• **WHAT YOU ARE ASKED TO DO**: Note each line in the data below that holds "verslui", and copy it.

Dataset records

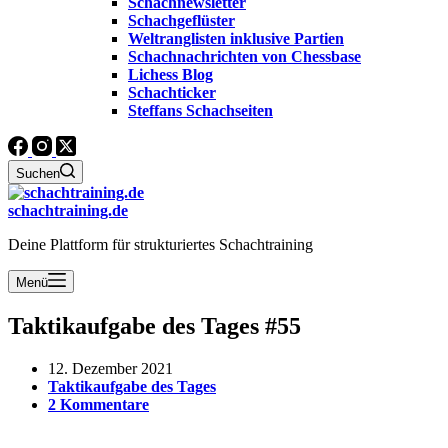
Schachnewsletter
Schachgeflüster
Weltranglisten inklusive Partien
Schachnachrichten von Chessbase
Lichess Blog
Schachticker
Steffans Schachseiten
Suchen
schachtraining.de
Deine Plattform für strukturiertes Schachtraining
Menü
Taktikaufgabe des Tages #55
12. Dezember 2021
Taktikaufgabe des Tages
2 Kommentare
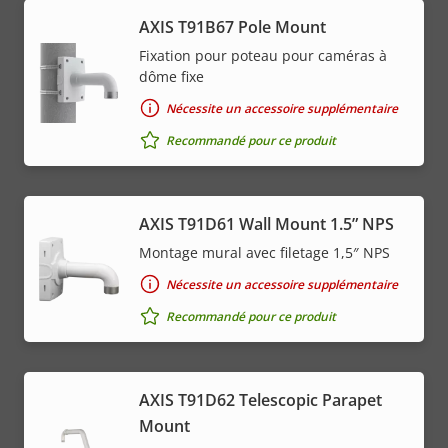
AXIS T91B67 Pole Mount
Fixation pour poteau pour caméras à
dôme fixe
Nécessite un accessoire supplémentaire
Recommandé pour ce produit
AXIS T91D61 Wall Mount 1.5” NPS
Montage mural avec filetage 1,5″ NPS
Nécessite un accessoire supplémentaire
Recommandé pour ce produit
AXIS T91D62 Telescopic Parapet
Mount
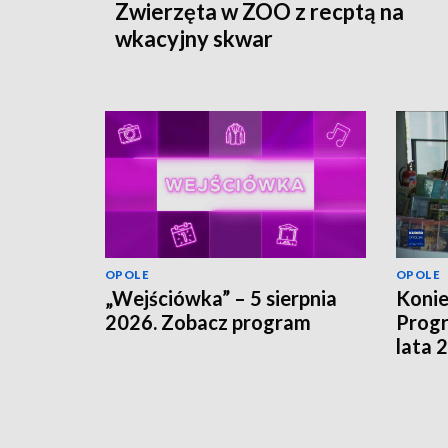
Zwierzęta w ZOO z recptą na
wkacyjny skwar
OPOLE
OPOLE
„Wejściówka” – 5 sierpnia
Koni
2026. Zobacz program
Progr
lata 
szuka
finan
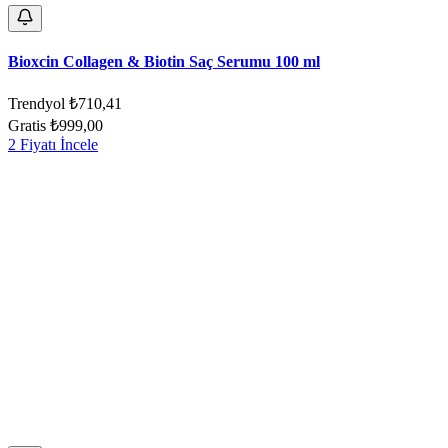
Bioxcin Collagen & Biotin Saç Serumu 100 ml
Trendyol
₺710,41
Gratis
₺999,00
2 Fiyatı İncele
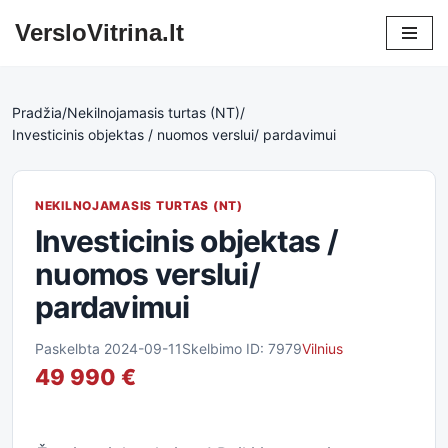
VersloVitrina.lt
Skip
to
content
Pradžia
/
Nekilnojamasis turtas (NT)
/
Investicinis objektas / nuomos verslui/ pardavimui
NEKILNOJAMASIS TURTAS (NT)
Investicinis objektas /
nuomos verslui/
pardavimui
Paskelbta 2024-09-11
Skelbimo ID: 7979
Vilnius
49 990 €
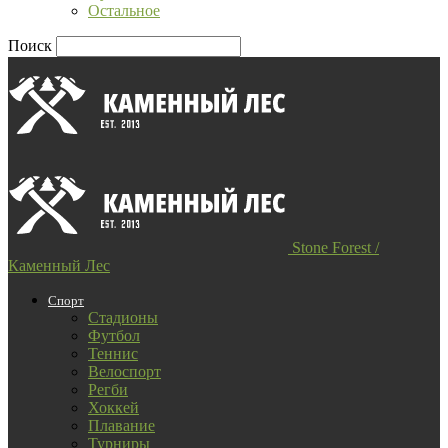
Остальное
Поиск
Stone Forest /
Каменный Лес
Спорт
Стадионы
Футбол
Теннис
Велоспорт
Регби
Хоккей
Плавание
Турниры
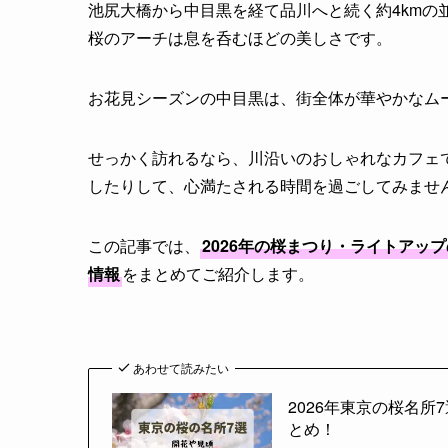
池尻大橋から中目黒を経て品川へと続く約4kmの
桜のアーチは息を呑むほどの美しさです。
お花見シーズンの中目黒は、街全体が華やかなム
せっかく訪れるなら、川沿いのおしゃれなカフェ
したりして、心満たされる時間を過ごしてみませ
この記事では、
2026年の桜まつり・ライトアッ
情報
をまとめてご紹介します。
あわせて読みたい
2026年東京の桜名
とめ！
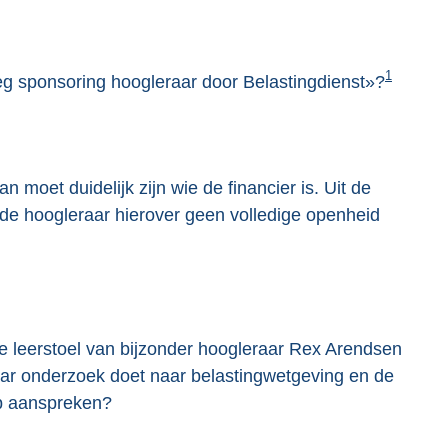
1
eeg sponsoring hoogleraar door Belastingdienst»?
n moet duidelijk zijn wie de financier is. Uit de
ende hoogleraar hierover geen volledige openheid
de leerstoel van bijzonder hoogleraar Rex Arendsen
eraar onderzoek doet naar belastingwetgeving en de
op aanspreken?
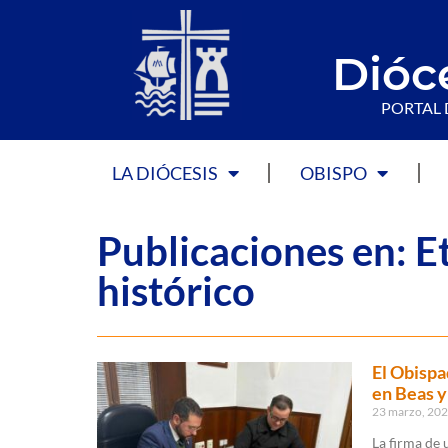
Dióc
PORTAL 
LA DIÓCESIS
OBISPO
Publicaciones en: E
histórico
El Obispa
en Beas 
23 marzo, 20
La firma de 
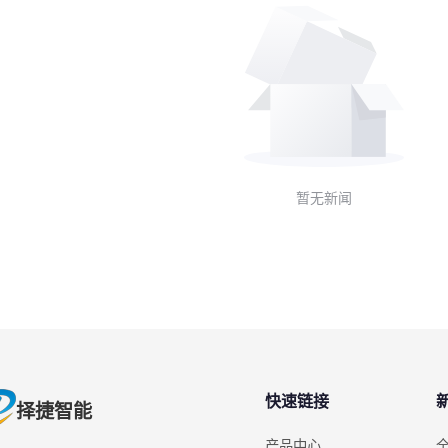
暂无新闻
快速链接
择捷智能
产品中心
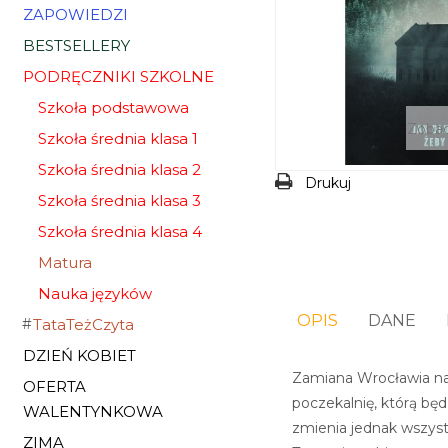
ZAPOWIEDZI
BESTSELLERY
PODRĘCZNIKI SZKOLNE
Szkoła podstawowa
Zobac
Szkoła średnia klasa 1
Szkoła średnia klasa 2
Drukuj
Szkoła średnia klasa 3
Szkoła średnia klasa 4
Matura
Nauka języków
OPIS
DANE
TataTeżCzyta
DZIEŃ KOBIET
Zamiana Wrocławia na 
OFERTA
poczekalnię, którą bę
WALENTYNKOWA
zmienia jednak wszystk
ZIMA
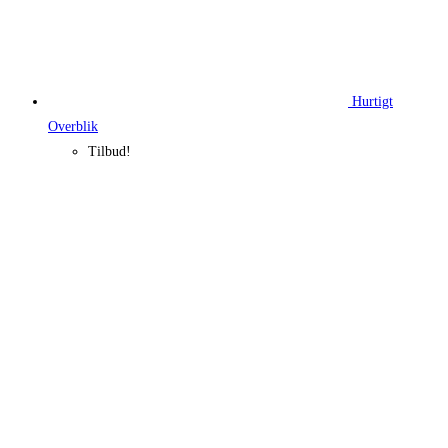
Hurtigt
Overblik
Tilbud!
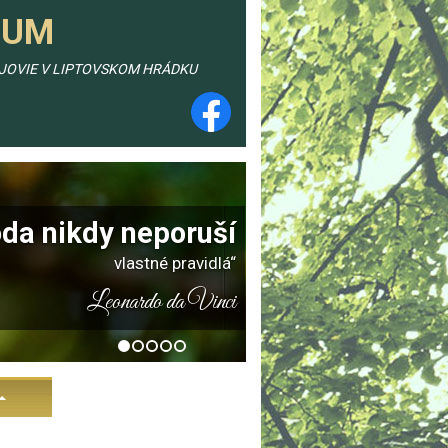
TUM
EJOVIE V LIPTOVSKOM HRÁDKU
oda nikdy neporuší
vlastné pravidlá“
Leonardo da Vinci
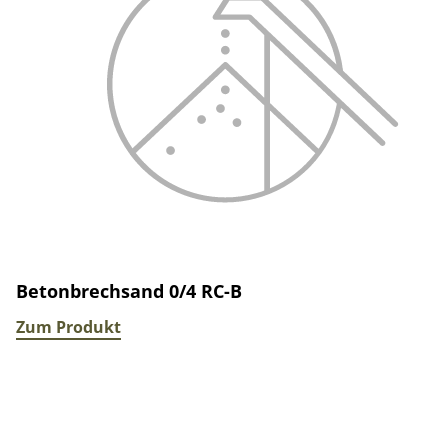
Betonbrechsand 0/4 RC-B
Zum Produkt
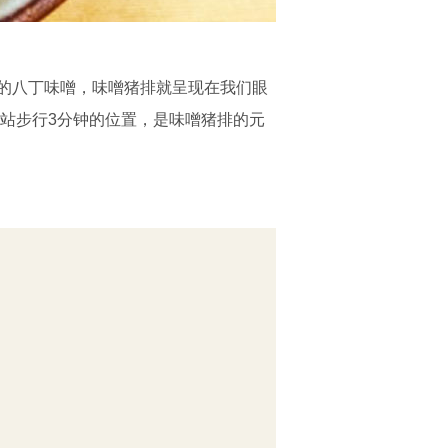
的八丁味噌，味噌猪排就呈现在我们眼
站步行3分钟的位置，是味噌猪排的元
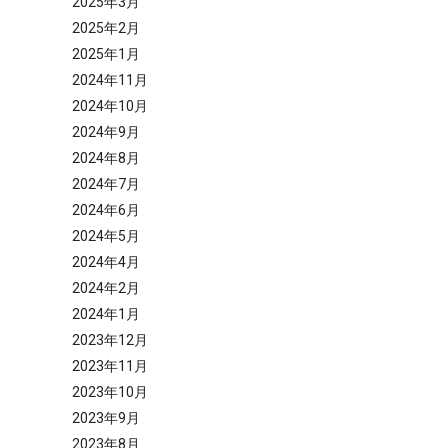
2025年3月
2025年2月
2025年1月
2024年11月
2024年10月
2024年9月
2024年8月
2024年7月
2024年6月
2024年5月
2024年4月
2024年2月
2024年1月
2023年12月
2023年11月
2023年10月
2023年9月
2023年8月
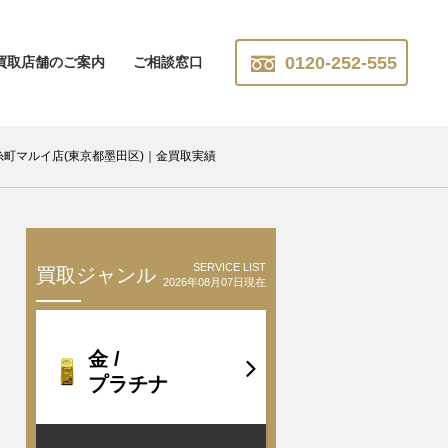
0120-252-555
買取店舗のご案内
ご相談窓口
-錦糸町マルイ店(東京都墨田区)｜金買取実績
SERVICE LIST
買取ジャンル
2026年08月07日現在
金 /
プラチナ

• **ANSWER SPACE**:
Investicinis objektas / nuomos verslui/ pardavimui
nuomos verslui/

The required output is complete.